Front-end code edit data

————————

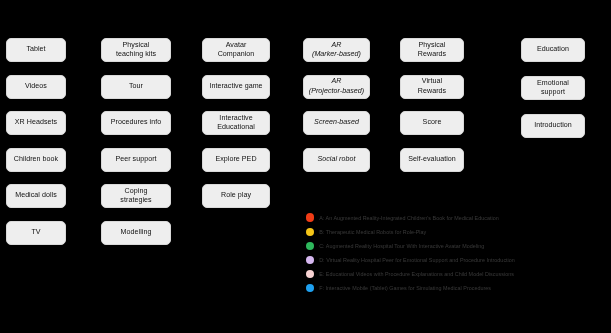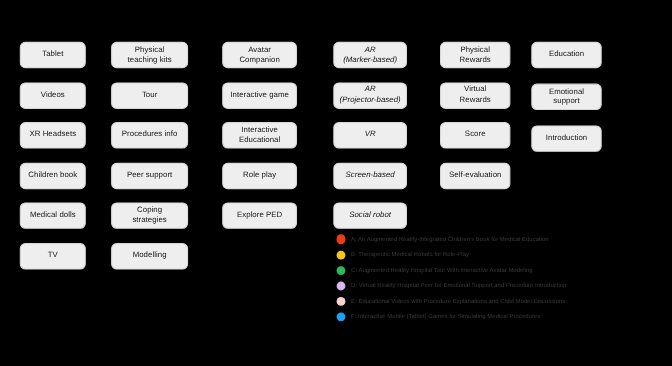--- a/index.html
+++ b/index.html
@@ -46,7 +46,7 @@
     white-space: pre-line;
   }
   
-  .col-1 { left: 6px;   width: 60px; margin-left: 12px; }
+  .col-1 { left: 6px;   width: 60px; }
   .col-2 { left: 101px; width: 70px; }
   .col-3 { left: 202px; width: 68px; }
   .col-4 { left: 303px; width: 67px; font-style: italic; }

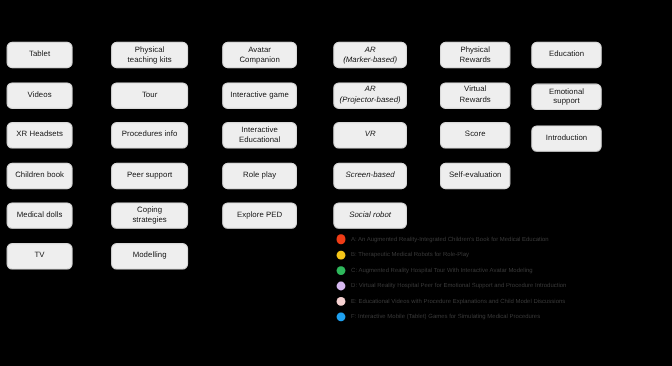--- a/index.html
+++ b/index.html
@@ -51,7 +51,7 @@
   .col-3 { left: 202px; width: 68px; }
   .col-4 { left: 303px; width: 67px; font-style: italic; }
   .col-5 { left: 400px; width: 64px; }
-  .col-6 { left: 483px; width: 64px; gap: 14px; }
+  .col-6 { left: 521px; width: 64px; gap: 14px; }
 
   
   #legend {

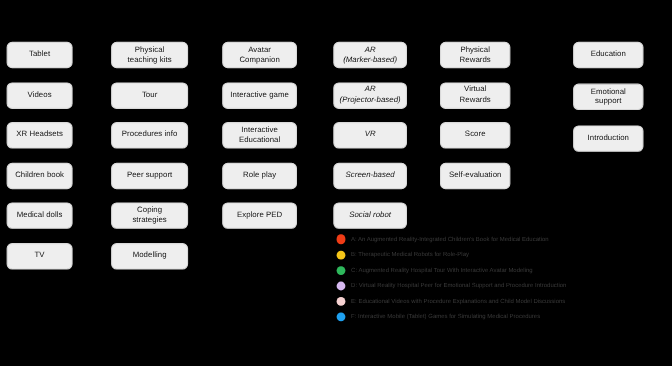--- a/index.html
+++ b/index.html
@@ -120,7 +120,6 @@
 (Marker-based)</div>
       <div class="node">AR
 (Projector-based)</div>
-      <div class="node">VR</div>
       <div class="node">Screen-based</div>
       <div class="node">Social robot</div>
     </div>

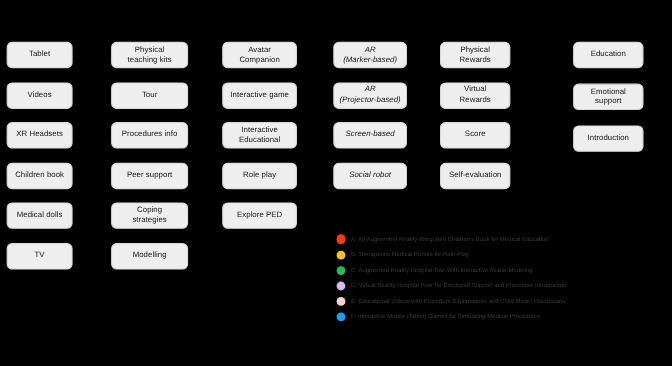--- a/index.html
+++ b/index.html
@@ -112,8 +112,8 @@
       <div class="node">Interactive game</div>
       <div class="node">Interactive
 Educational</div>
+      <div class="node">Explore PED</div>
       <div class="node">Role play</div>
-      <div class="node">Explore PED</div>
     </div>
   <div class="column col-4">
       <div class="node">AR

————————

* What you need to do: Exact copies of all the entries, without any pictures, are what the answer must contain.

* Your response:
--- a/index.html
+++ b/index.html
@@ -46,7 +46,7 @@
     white-space: pre-line;
   }
   
-  .col-1 { left: 6px;   width: 60px; margin-left: 12px; }
+  .col-1 { left: 6px;   width: 60px; }
   .col-2 { left: 101px; width: 70px; }
   .col-3 { left: 202px; width: 68px; }
   .col-4 { left: 303px; width: 67px; font-style: italic; }

--- a/index.html
+++ b/index.html
@@ -51,7 +51,7 @@
   .col-3 { left: 202px; width: 68px; }
   .col-4 { left: 303px; width: 67px; font-style: italic; }
   .col-5 { left: 400px; width: 64px; }
-  .col-6 { left: 483px; width: 64px; gap: 14px; }
+  .col-6 { left: 521px; width: 64px; gap: 14px; }
 
   
   #legend {

--- a/index.html
+++ b/index.html
@@ -120,7 +120,6 @@
 (Marker-based)</div>
       <div class="node">AR
 (Projector-based)</div>
-      <div class="node">VR</div>
       <div class="node">Screen-based</div>
       <div class="node">Social robot</div>
     </div>

--- a/index.html
+++ b/index.html
@@ -112,8 +112,8 @@
       <div class="node">Interactive game</div>
       <div class="node">Interactive
 Educational</div>
+      <div class="node">Explore PED</div>
       <div class="node">Role play</div>
-      <div class="node">Explore PED</div>
     </div>
   <div class="column col-4">
       <div class="node">AR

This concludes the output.